Em 2021, atendimento a pessoas com transtornos mentais aumenta 11%

“A tristeza, causada pelo luto/perda, se torna patológica quando sentida por períodos prolongados”, explica psicóloga Nezia dos Santos

Os atendimentos a pessoas com transtornos mentais e comportamentais devido ao uso abusivo ou dependência de álcool e outras drogas aumentaram 11%, no Sistema Único de Saúde (SUS), durante o ano passado.

Segundo o Ministério da Saúde, em 2021, a rede pública realizou 400,3 mil atendimentos em virtude de transtornos causados pelo consumo de substâncias químicas. Em 2020, foram registrados 356 mil atendimentos.

Do total de atendimentos realizados no ano passado, 159,6 mil estão relacionados ao uso abusivo do álcool. Em seguida, vêm os transtornos mentais e comportamentais causados pelo uso de cocaína (31,9 mil) e fumo (18,8 mil).

Pelo álcool ser legalizado e de fácil acesso, é o mais recorrido em casos de depressão.

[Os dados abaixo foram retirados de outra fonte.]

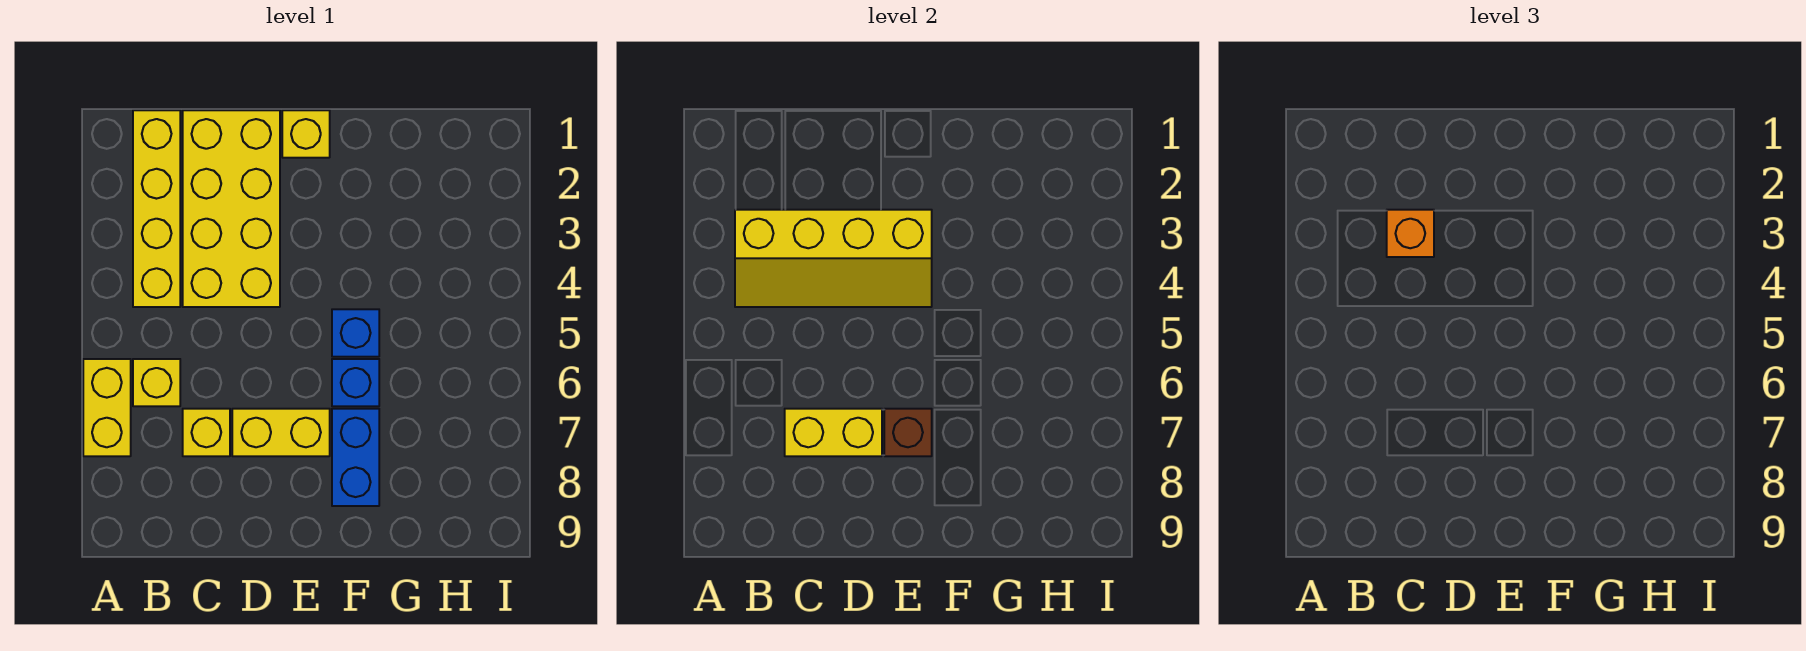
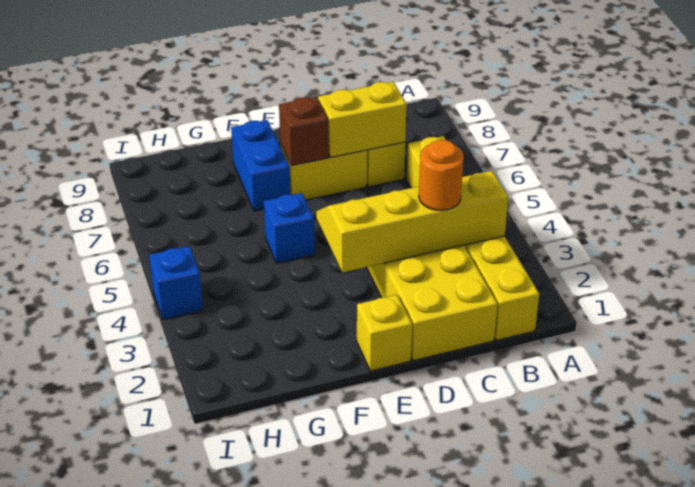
yellow 1x2 brick [83,359,131,456] -> none
orange 1x1 brick [1387,210,1434,257] -> orange 1x1 round brick [419,140,464,211]
blue 1x1 brick [332,359,379,406] -> blue 1x1 brick moved to [149,246,203,320]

Isso ocorre porque a tristeza, causada pelo luto/perda, se torna patológica quando sentida por períodos prolongados.

“O cérebro da pessoa depressiva tem menor proporção de dopamina, e, tanto o álcool quanto as drogas, são substâncias químicas que captam melhor este hormônio. As substâncias se tornam um gatilho a cada vez que o paciente a procura para tentar se sentir bem”, explicou a psicóloga de Cantagalo, Nezia dos Santos.

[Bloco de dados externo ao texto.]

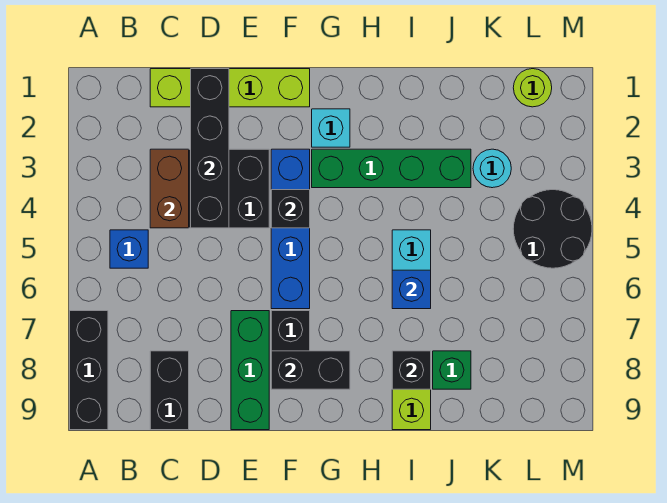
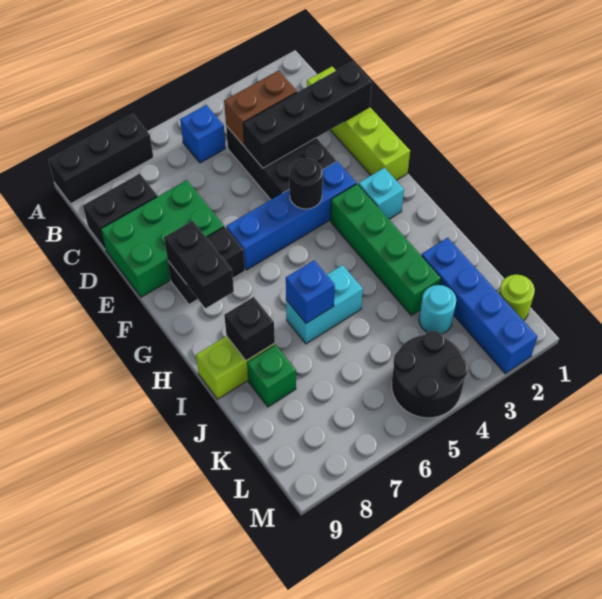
green 1x3 brick [231,311,269,430] -> green 2x3 brick [101,180,224,297]
black 1x1 brick [271,190,310,228] -> black 1x1 round brick [289,158,323,209]
none -> blue 1x4 brick [421,238,537,374]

Opiáceos, canabinoides, sedativos, hipnóticos, alucinógenos, solventes voláteis e estimulantes (incluindo a cafeína) também fazem parte do levantamento, com números menores de registros. Por fim, o uso de múltiplas drogas e de outras substâncias psicoativas não listadas individualmente somam 151,3 mil atendimentos.

Perfil

Pacientes do sexo masculino são a maioria dos usuários atendidos pelo SUS, em qualquer dos casos. Já em relação à faixa etária, a maior parcela tem entre 25 e 29 anos (303,7 mil registros), seguidos da faixa de 10 a 24 anos (49,4 mil) e daqueles com 60 ou mais (38,4 mil).

Os números foram divulgados neste domingo (20), Dia Nacional de Combate às Drogas e ao Alcoolismo, como uma forma de alerta para o que o ministério, em nota, classificou como “um problema global”.

“O problema é intensificado quando verifica-se que, além da maior parte dos suicídios serem cometidas por homens, 80% das pessoas que os fazem estão sob efeito do álcool. O paciente deprimido bebe mais, mas a capacitação de dopamina vai diminuindo”, adicionou Nezia.

Pandemia

Com o isolamento e aumento do luto causado pela pandemia de Covid-19, a tristeza e ansiedade desajustaram a capacidade de processamento de muitas pessoas para lidar as emoções.

“Quem sente essa dor acaba tendo sintomas mais intensos e acaba ficando incapacidade de exercer suas funções, começando apresentar sintomas como falta de ânimo, percas familiares e profissionais, irritabilidade, angústia. À medida que ela se estabelece, A pessoa vai sentindo cansaço e apatia. É neste período que pode acontecer dela procurar fugas”, continuou a psicóloga.

Além disso, para a pasta, o aumento do último ano pode ser um indicativo de que, após evitarem ir a estabelecimentos de saúde durante todo o ano de 2020, com medo de serem infectados pelo novo coronavírus, mais pessoas voltaram a buscar atendimento médico em 2021.

Importância da ajuda

“Importante lembrar que esses números não são suficientes para retratar o problema da dependência química no país, tendo em vista que estamos falando especificamente da quantidade de atendimentos e não do total de pessoas dependentes”, explica, na nota, o coordenador-geral de Saúde Mental, Álcool e Outras Drogas do ministério Rafael Bernardon.

“Além disso, muitas pessoas com transtornos decorrentes do uso dessas substâncias não procuram os serviços de saúde por fatores diversos, como o estigma e a falta de informação”, pontua.